When Democrats officially retained control of the US Senate during the 2022 Midterm Elections, the Republican Party was sent into a frenzy, with party leaders Kevin McCarthy and Mitch McConnell blamed for their underperformance, being unable to flip the Senate and take major victories in the House. 

Conservative pundits lambasted the Republican espousal of Trump-backed election deniers, which repelled young and moderate voters, and advocated for the party to distance itself from extremist policies. Amidst this interparty discord, many Republicans championed Florida Governor Ron DeSantis as their next presidential candidate, supplanting former President Donald Trump as the face of the party.

With DeSantis winning reelection in Florida by an overwhelming 19.4 percentage points, a state that had previously swung both ways, it seems clear why many Republicans heralded him as their saving grace. DeSantis, a relatively young and popular politician, has been at the forefront of modern conservatism for years. However, it is puzzling for Republicans to denounce far-right extremism and Trump yet exalt someone just as divisive and arguably just as radical. If Republicans truly want to shed off their extremist image, nominating DeSantis for President is not the solution.

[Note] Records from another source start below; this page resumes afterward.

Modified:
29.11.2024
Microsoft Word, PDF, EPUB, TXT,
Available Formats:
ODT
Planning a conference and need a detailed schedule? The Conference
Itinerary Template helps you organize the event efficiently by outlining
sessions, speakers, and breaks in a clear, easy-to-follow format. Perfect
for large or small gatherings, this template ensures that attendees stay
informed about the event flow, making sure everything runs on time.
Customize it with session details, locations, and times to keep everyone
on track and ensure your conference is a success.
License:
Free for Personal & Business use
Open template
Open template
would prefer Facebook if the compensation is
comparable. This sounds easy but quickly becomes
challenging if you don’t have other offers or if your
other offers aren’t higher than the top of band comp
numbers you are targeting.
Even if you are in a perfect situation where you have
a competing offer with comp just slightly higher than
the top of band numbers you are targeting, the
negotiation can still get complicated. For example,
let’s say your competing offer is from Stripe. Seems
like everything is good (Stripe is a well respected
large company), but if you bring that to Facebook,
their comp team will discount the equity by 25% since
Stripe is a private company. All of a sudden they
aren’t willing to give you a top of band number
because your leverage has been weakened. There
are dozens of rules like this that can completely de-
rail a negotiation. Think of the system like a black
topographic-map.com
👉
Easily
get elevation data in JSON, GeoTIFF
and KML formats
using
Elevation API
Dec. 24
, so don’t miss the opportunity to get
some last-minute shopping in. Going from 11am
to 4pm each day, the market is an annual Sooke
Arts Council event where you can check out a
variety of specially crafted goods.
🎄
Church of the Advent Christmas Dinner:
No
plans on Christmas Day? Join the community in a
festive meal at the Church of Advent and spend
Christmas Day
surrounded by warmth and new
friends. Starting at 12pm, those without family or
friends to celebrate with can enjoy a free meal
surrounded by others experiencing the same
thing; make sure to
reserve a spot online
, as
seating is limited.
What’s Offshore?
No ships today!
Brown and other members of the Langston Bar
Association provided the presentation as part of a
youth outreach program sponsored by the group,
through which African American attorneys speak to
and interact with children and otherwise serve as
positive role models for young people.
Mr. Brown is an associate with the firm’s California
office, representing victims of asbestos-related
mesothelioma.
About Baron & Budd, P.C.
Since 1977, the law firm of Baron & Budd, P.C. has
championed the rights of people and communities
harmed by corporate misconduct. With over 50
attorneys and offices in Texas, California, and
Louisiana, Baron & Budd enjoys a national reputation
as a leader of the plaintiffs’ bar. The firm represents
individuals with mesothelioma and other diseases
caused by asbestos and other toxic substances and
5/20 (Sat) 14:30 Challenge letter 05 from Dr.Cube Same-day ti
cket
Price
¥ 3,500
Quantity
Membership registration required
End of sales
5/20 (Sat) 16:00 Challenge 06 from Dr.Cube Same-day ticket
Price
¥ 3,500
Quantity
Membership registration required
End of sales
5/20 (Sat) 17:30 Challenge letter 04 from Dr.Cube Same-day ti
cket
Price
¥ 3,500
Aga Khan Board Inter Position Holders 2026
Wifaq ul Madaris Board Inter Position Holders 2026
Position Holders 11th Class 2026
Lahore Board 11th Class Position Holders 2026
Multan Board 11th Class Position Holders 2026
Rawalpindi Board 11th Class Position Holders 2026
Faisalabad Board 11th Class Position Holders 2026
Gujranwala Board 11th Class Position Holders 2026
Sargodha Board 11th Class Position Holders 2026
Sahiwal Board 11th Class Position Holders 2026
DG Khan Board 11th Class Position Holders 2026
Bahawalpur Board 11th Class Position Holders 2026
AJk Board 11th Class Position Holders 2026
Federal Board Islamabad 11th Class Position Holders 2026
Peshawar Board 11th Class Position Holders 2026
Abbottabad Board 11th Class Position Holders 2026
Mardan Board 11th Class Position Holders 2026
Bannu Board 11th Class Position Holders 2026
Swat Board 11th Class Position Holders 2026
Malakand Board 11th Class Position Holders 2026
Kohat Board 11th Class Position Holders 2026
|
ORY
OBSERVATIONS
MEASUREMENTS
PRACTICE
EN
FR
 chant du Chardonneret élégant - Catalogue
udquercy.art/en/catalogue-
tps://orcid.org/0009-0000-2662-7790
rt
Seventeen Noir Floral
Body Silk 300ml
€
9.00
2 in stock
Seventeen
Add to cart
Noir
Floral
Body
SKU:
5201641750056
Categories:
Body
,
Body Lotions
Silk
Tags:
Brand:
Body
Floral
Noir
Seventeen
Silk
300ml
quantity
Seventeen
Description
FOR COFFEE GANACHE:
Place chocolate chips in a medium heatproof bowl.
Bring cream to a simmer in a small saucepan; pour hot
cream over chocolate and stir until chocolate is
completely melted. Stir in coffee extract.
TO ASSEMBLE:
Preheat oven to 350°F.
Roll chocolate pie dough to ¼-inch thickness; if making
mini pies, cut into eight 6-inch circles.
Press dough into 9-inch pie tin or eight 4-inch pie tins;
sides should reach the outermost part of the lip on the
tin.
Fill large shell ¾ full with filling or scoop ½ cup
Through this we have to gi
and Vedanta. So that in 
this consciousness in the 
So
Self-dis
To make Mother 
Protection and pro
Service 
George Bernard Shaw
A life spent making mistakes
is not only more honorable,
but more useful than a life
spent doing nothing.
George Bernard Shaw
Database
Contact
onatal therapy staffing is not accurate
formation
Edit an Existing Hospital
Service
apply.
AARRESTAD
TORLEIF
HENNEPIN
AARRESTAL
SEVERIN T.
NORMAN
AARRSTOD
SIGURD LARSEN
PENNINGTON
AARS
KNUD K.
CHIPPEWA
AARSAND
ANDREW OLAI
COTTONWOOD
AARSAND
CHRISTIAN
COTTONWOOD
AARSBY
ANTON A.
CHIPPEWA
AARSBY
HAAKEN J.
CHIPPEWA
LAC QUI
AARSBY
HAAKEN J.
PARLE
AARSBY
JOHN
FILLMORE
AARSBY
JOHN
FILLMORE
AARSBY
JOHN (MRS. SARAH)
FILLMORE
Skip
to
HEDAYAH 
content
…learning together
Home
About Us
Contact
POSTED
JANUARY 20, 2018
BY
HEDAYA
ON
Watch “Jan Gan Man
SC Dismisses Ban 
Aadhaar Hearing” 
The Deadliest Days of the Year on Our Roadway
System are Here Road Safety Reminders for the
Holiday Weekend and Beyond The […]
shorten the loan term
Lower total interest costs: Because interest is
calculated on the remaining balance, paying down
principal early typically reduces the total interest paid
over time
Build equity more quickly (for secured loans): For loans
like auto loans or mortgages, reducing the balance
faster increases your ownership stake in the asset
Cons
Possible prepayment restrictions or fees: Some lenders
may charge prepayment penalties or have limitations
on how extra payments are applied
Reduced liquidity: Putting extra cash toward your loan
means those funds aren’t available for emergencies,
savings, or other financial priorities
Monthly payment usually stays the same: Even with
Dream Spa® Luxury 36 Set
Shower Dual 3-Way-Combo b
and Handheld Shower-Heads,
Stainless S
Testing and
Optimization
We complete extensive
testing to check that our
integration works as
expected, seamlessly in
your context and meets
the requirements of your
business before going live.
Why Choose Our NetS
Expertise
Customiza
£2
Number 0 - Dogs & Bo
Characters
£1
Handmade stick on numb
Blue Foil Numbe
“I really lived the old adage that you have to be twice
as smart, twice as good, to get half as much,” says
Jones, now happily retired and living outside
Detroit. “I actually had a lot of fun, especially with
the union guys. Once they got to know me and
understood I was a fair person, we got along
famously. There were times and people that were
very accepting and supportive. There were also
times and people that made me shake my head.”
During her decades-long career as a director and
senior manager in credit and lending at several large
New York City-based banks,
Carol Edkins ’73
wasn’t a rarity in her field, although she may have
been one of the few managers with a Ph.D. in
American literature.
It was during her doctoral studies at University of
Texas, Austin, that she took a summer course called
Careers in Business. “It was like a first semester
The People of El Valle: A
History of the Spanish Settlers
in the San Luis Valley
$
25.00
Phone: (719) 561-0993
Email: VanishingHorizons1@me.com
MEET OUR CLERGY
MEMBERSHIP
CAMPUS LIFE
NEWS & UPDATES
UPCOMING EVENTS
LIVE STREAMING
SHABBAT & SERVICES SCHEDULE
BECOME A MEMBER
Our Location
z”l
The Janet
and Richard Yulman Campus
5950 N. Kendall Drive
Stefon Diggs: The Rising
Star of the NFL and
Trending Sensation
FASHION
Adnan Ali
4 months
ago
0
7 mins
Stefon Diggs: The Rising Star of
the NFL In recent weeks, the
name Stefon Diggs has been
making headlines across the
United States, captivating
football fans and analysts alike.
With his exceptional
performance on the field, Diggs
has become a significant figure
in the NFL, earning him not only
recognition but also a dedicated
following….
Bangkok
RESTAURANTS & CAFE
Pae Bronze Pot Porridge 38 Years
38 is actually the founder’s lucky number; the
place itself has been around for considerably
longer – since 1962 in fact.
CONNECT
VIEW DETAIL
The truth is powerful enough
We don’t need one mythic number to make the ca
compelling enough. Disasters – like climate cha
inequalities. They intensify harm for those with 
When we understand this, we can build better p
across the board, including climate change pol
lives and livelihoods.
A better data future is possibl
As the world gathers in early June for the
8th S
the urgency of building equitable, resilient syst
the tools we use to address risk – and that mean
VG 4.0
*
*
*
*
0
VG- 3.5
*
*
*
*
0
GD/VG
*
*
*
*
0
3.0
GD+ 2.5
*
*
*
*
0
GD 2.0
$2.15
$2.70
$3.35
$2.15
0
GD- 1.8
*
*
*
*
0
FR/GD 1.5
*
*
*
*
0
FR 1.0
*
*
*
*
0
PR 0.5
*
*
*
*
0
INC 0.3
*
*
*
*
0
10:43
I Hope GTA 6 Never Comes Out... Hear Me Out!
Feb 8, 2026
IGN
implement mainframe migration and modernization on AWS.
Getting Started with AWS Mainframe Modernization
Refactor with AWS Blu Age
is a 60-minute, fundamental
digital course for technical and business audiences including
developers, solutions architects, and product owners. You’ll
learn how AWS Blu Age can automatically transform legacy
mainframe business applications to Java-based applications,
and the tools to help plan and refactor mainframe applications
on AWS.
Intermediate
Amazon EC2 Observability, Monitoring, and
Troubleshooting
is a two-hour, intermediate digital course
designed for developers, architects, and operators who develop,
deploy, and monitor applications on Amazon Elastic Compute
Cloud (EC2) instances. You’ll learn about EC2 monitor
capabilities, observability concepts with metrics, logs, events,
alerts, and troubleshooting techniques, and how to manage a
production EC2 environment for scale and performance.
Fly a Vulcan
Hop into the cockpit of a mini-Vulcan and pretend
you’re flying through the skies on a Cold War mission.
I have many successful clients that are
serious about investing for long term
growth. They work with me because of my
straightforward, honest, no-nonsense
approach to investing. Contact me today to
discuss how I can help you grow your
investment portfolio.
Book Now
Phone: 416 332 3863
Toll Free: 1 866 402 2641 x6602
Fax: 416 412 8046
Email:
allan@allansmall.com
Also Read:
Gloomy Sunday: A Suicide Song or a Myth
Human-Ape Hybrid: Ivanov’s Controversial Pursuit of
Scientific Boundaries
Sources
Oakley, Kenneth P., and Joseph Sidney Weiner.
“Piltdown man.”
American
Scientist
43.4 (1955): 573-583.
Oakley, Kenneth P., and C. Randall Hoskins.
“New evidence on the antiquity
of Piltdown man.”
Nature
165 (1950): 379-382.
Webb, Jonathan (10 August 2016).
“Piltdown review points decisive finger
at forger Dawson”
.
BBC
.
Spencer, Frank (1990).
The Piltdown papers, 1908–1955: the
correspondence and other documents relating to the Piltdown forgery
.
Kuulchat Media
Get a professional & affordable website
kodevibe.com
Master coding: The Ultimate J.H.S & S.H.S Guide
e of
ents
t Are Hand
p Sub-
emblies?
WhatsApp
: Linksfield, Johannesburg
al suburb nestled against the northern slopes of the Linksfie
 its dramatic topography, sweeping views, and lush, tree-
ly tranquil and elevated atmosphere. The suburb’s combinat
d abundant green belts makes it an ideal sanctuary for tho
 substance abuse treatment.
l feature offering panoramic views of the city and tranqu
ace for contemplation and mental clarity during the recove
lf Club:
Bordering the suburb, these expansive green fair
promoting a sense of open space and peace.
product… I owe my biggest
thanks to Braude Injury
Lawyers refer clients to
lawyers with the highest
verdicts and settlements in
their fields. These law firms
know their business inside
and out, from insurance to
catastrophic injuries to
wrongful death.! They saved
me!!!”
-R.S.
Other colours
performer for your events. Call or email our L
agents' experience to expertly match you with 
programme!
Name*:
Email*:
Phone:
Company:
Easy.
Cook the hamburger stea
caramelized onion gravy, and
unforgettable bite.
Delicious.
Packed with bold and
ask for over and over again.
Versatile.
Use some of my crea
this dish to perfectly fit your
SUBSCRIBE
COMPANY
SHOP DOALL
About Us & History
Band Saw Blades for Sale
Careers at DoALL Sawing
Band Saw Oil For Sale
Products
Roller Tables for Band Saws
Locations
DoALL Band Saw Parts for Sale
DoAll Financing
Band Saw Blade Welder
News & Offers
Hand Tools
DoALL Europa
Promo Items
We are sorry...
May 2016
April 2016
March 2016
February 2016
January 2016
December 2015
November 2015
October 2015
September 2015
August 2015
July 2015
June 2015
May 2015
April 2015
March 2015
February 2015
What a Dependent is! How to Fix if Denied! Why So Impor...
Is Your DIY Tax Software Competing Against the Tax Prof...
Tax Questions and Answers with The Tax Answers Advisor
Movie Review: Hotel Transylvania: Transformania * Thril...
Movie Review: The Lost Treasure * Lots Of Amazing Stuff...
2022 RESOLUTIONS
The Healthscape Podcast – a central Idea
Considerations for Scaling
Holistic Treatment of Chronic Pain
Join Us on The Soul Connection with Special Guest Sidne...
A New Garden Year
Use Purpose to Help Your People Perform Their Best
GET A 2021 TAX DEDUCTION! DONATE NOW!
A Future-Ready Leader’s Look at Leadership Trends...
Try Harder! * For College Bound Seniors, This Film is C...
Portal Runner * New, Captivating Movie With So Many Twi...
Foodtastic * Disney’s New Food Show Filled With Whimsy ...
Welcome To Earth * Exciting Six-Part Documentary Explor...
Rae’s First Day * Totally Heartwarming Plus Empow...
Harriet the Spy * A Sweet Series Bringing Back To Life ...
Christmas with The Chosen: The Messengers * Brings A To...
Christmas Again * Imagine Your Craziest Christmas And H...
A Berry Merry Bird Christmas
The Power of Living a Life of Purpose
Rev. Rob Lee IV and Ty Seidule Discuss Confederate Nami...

After all, as Governor of Florida, DeSantis has used the same far-right rhetoric as Trump in his support for the Stop-WOKE Act and the “Don’t Say Gay” Bill. The former, which was blocked by a federal judge for violating freedom of speech, would restrict schools and workplaces from discussing racism and privilege and put an end to critical race theory. The latter prohibits primary school education on sexual orientation and gender identity. DeSantis has condemned LGBTQ+ issues as “woke gender ideology” and has muzzled university professors from discussing systemic inequality. By backing an individual who has so candidly slandered the LGBTQ community and promoted censorship, Republicans are hardly distancing themselves from extremism. 

A headliner of Trump’s 2016 presidential campaign was vilifying immigrants. In a similar vein, DeSantis has used the immigration issue for political strategy. This is embodied by the infamous Martha’s Vineyard incident in which DeSantis siphoned off Florida state funds to wrangle 48 Venezuelan migrants from Texas and charter them off to Massachusetts. This politicized maneuver was at best a means to dump economic responsibility on the doorstep of Democrats and at worst an effort to “own the libs” by playing with people’s lives. Regardless of anyone’s stance on immigration, DeSantis’s eagerness to ignore ethical boundaries in favor of political power plays is dangerously careless and undesirable in the Oval Office.

Though DeSantis is a popular candidate and could potentially win a presidential election, he is not the right candidate for a party looking to rebrand itself as less radical. If calls for Vice President Mike Pence to be hanged for refusing to overturn election results on January 6 are any indication, the long-term harm of the Republican party embracing far-right, conspiracy theory-adjacent ideology far outweighs the short-term electoral benefits. 

DeSantis may not currently have a fanatical, insurrectionary supporter base, but Trump did not either when he ran in 2016. If placed on the ballot, DeSantis could quickly accrue the same militant followers. By placing a leader with a track record for hateful and drastic policies in DeSantis at the helm, Republicans are ensuring a repeat of the Trump experiment and a recipe for disaster. Facing a difficult decision in 2024, it is imperative that Republicans cease their depraved promotion of radicalism and nominate a candidate willing to uphold the ideals of democracy.